ARTICLE IX: MISCELLANEOUS

§ 9.01. Written Notice and Consent. All references to written notice and written consent shall include any notice and consent given by electronic transmission. The term “electronic transmission” means any process of communication that is suitable for the retention, retrieval and reproduction of information by the recipient and which does not directly involve the physical transfer of paper.

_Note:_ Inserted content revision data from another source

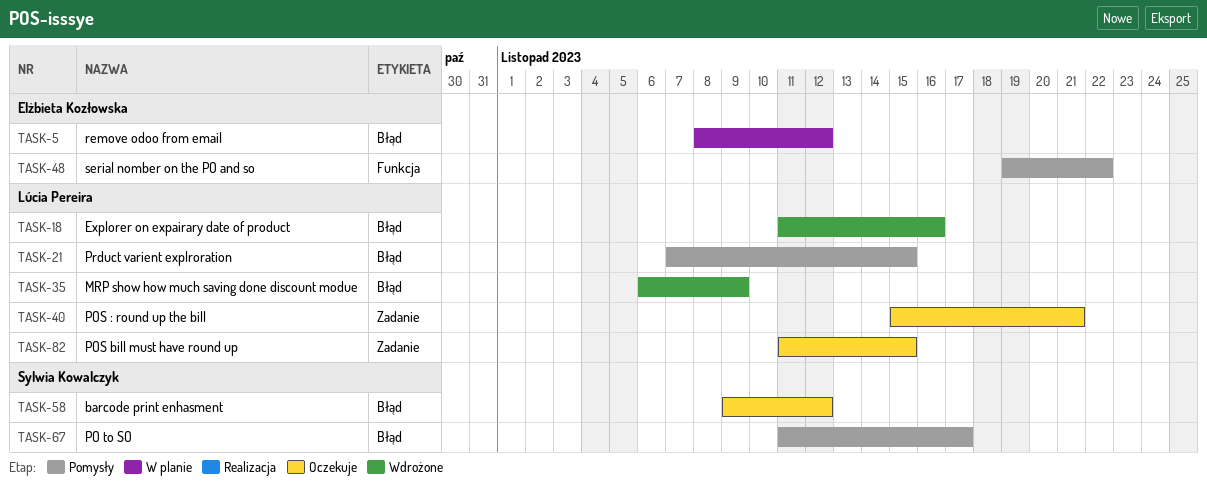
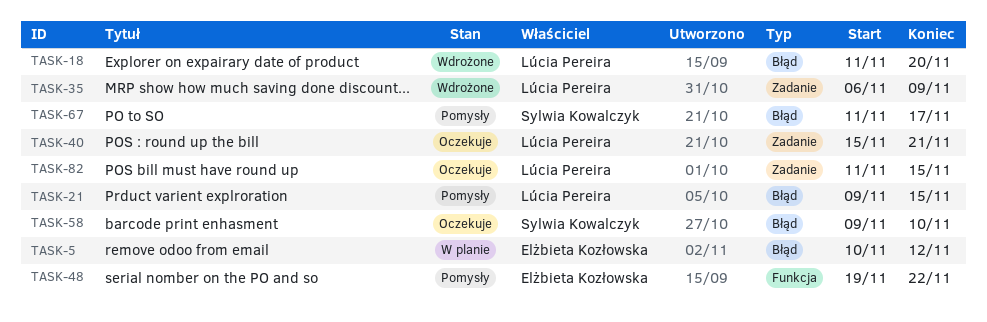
TASK-5, start: Nov 8 -> Nov 10
TASK-18, due: Nov 16 -> Nov 20
TASK-21, start: Nov 7 -> Nov 9
TASK-35, label: Błąd -> Zadanie
TASK-58, due: Nov 12 -> Nov 10

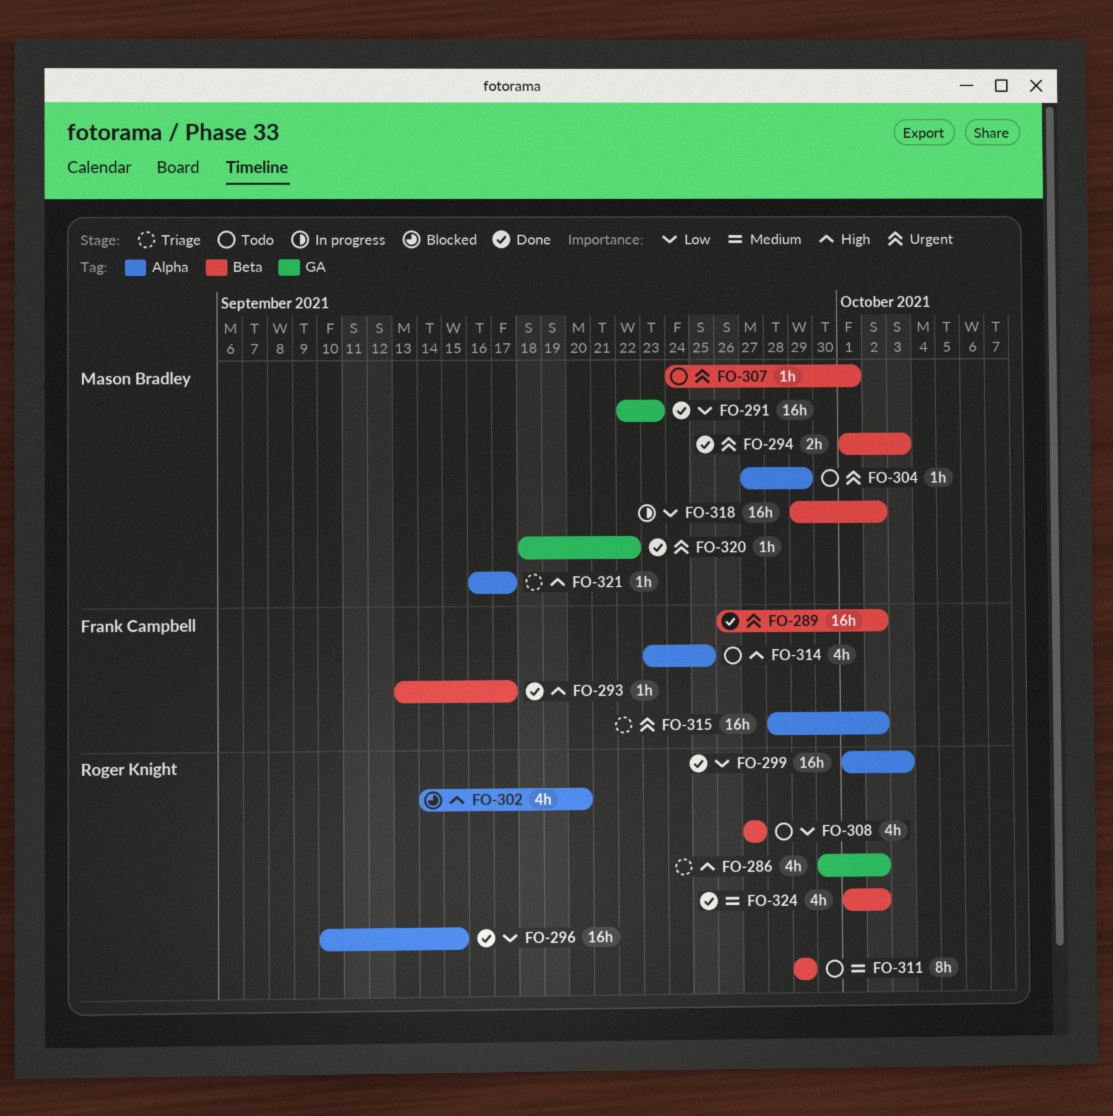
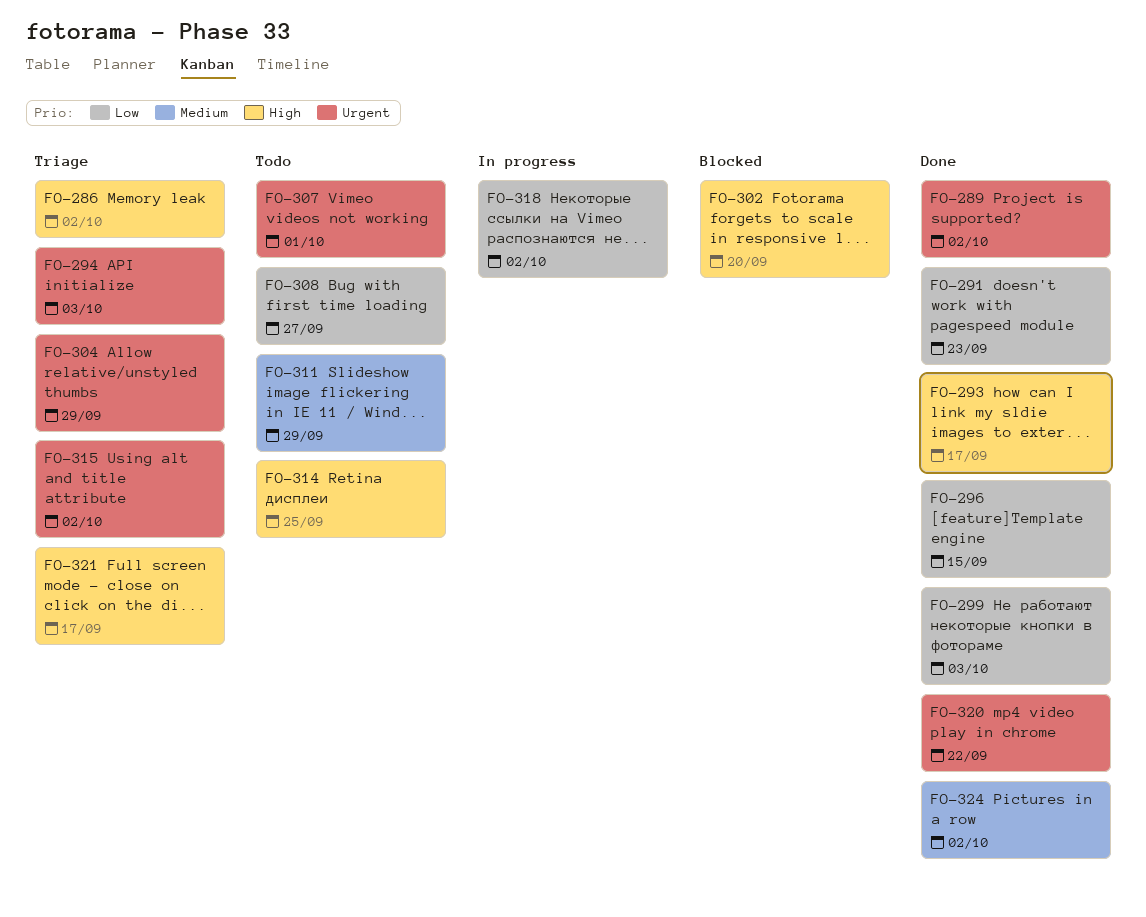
FO-294, status: Done -> Triage
FO-304, status: Todo -> Triage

§ 9.02. Indemnification. The Association shall reimburse, indemnify and hold harmless the Members, the members of the Board, employees and agents of the Association from and against all fines, judgments, settlements, expenses and other amounts actually and reasonably incurred in connection therewith of such person which arise in whole or in part by reason of being or having been a director, officer or employee of the Association, if such person acted in good faith and in a manner he or she reasonably believed to be in the best interests of the Association. Such right of indemnification shall be in the manner, to the extent and subject to the requirements set forth in California Corporations Code (the “Code”) Section 7237 and the Code as it may from time to time be amended and shall inure to the benefit of the person’s legal successors and representatives.

§ 9.03. Audit. As required by law, the books of account and annual financial statements of the Association shall be audited by an independent certified public accountant selected by the Board.